_EXERCISE BRIEF_
Every line of the data should be written out exactly, with the pictures left out.

(Collected data)
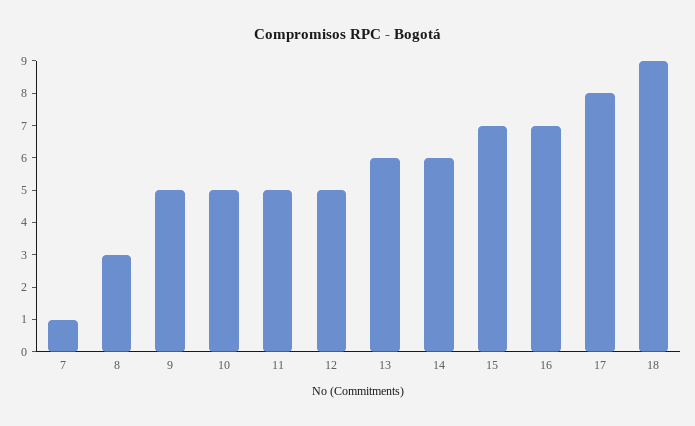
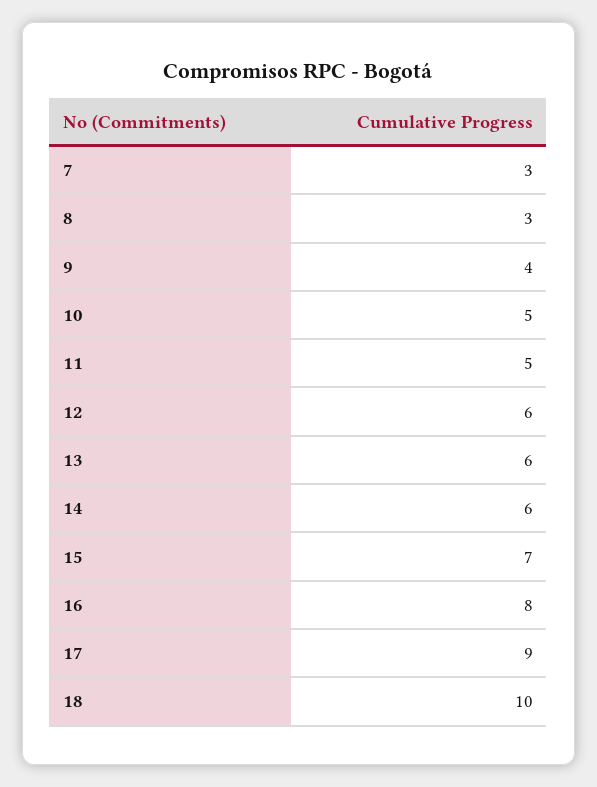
7: 1 -> 3
9: 5 -> 4
12: 5 -> 6
16: 7 -> 8
17: 8 -> 9
18: 9 -> 10

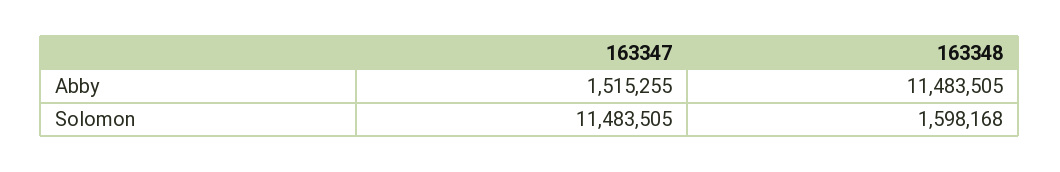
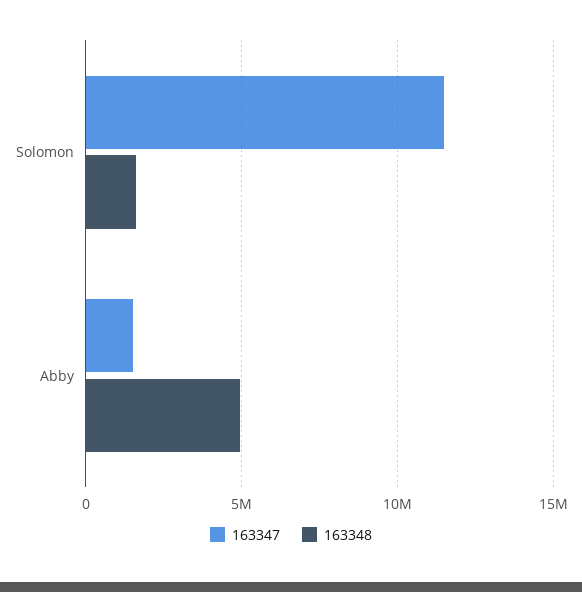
163348, Abby: 11483505 -> 5000000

_ANSWER SPACE_
7: 1 -> 3
9: 5 -> 4
12: 5 -> 6
16: 7 -> 8
17: 8 -> 9
18: 9 -> 10

163348, Abby: 11483505 -> 5000000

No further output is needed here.